By Jason Schratwieser, Conservation Director, International Game Fish Association
It’s been a long, slow road, but the Billfish Conservation Act of 2011 has been signed into law by the president. The new law prohibits the importation of marlin, sailfish and spearfish in the continental United States. It represents the culmination of nearly four years of sweat equity overcoming hurdles, roadblocks and naysayers.
The process began from concerns raised from members of the International Game Fish Association, a TRCP partner group, about the large quantities of marlin and sailfish that were being commercially harvested in Central America. For some time, IGFA also had periodically sent letters of opposition to restaurants and grocery stores known to serve or carry marlin and sailfish. However we didn’t really know how big the problem was until went looking.
In 2007 IGFA commissioned a report to investigate the global billfish market. We wanted to find out which countries were harvesting, exporting and importing the most billfish. What we found shocked us. With an average of 2.7 million pounds each year, the U.S. was squarely identified as the world’s biggest importer of billfish.
At that point it became clear that a reactive approach of writing letters to businesses selling billfish was not the answer. To tackle the problem IGFA partnered with the National Coalition for Marine Conservation to develop a proactive campaign to educate the American populace as to what billfish are, their imperiled status and their importance to ocean ecosystems.
The Take Marlin off the Menu campaign was successful in that several very prominent restaurants, grocery stores and even celebrity chefs decided to go “marlin free.” Interactive media polling also showed that the campaign was making an impact in consumers’ perceptions about importing, selling and consuming billfish. Still, we knew the only way we could get rid of America’s dubious distinction was to seek legislation that would end these practices outright.
In 2010 we were successful in introducing legislation in Congress that would ban the commercial harvest, sale and importation of billfish in the U.S. Our billfish report found that annual U.S. billfish market revenues (including harvest and sale from Hawaii) totaled a measly .07 percent of the entire U.S. commercial fishing industry. Nevertheless, Hawaii proved to be an unsurpassable obstacle in the bill’s progress.
By the time the next congressional session convened, we had a new strategy. In order to avoid the ire of commercial fishing interests in Hawaii, we created a carve-out that would exclude Hawaii and the Pacific Insular Territories. Billfish no longer would be able to be imported into the continental U.S., but Hawaii still would be able to harvest and sell billfish commercially.
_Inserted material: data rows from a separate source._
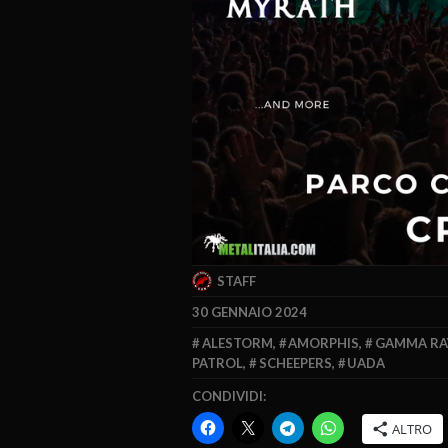
STAFF
30 GENNAIO 2024
ALESTORM
,
AMORPHIS
,
GAMMA RA
PATROL
,
SCHEEPERS
,
UADA
CONDIVIDI:
ALTRO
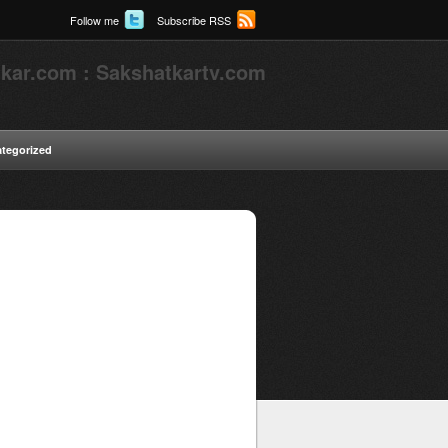
Follow me
Subscribe RSS
kar.com : Sakshatkartv.com
tegorized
While not our ideal strategy, the strategy allowed us to reach our primary objective: ending the reign of the U.S. as the world’s largest importer of billfish. With the leadership of Sen. David Vitter of Louisiana and Rep. Jeff Miller of Florida, the Billfish Conservation Act of 2011 was introduced in the 112th Congress.
The successful progression of the bill did not come from one person, or one organization. It was made into a law with the help of other recreational fishing organizations including the American Sportfishing Association, Center for Coastal Conservation, Coastal Conservation Association, the Congressional Sportsmen’s Foundation, Guy Harvey Ocean Foundation, Keep America Fishing, National Marine Manufacturers Association, and numerous other NGOs from the conservation community.
We felt that closing the U.S. to billfish imports would do two things: (1) close a sizeable piece of the international billfish market and (2) position the U.S. to take a more aggressive approach to international billfish management and conservation. The Billfish Conservation Act already is making waves around the world, with groups in other countries considering similar measures.
I suppose the old adage “change is slow” is true. But, it sure is sweet when it finally happens.